Just last month, the FDA began instituting compliance checks with companies who were selling JUUL’s, issuing warnings to over 40 stores across the country that were allegedly allowing minors to purchase them. They also cracked down on eBay, convincing the company to follow stricter age restrictions to help curb the sale of JUUL’s to minors.
In addition, the FDA asked JUUL to hand over any marketing research and other pertinent information in hopes of developing a better understanding of why they have become so popular with teens. FDA officials have stated their concerns over how the JUUL seems to be specifically marketed towards kids, pointing to the variety of vape liquid flavors that can be purchased for it.
The JUUL resembles a flash drive, and its low-profile is hardly something anyone would see and think to be a vape. Along with flavors like Mango, Fruit Medley, and Crème Brulee, the JUUL delivers a more powerful hit of nicotine when compared to other vaping devices.
“As part of the FDA’s responsibility to protect kids and significantly reduce tobacco-related disease and death, these are the first steps in a new effort aimed at stopping youth use of e-cigarettes,” the FDA said in a statement. The statement continues – “Make no mistake. We see the possibility for products like e-cigarettes and other novel forms of nicotine-delivery to provide a potentially less harmful alternative for currently addicted individual adult smokers who still want to get access to satisfying levels of nicotine without many of the harmful effects that come with the combustion of tobacco.”
In response to calls for regulation, JUUL Labs announced that they would be investing $30 million in the next three years to conduct independent research, youth and parent education, and community engagement efforts. The company will also support state and federal initiatives that plan to raise the tobacco-buying age, which we have already seen implemented in California.
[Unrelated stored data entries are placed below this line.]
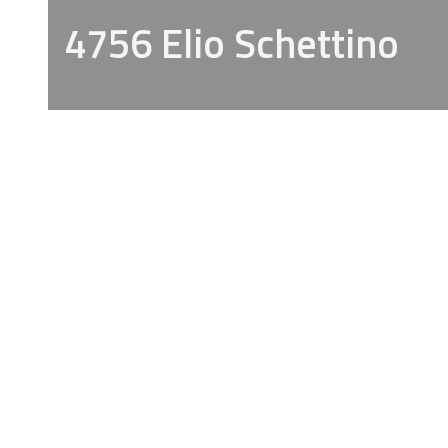
4756 Elio Schettino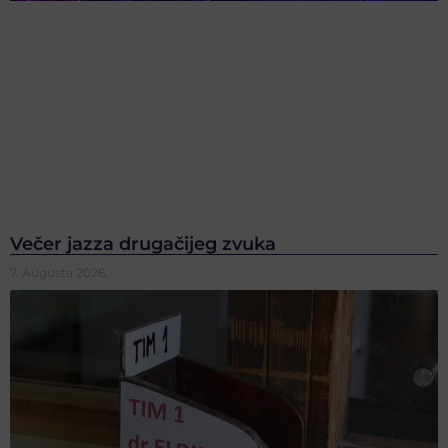
Večer jazza drugačijeg zvuka
7. Augusta 2026.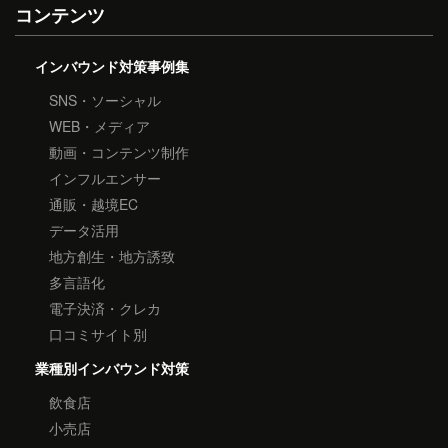
コンテンツ
インバウンド対策事例集
SNS・ソーシャル
WEB・メディア
動画・コンテンツ制作
インフルエンサー
通販・越境EC
データ活用
地方創生・地方誘致
多言語化
電子決済・クレカ
口コミサイト別
業種別インバウンド対策
飲食店
小売店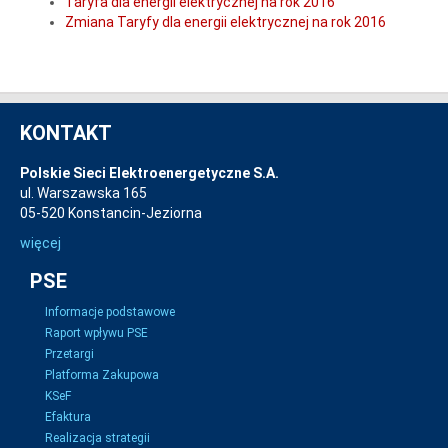
Taryfa dla energii elektrycznej na rok 2016
Zmiana Taryfy dla energii elektrycznej na rok 2016
KONTAKT
Polskie Sieci Elektroenergetyczne S.A.
ul. Warszawska 165
05-520 Konstancin-Jeziorna
więcej
PSE
Informacje podstawowe
Raport wpływu PSE
Przetargi
Platforma Zakupowa
KSeF
Efaktura
Realizacja strategii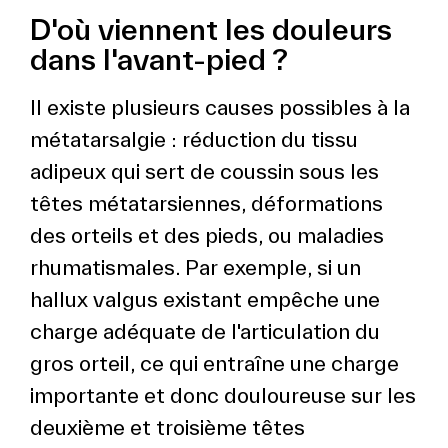
D'où viennent les douleurs
dans l'avant-pied ?
Il existe plusieurs causes possibles à la
métatarsalgie : réduction du tissu
adipeux qui sert de coussin sous les
têtes métatarsiennes, déformations
des orteils et des pieds, ou maladies
rhumatismales. Par exemple, si un
hallux valgus existant empêche une
charge adéquate de l'articulation du
gros orteil, ce qui entraîne une charge
importante et donc douloureuse sur les
deuxième et troisième têtes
JUUL Labs CEO Kevin Burns said he hopes his company can help over 1 billion smokers across the globe switch to a healthier alternative. He stated, “At the same time, we are committed to deterring young people, as well as adults who do not currently smoke, from using our products. We cannot be more emphatic on this point: No young person or non-nicotine user should ever try (Juul).”
Some changes taking effect soon will be an overhaul of JUUL’s social media, with plans to remove content displaying or encouraging minors to use a JUUL. The company will also be expanding their secret shopper campaign, and collect more data to give to retailers detailing the dangers of nicotine consumption by teens.
Despite this, these measures are not being seen as satisfactory by organizations like the Campaign for Tobacco-Free Kids, who says “History has shown over and over again that voluntary action by tobacco manufacturers doesn’t work.”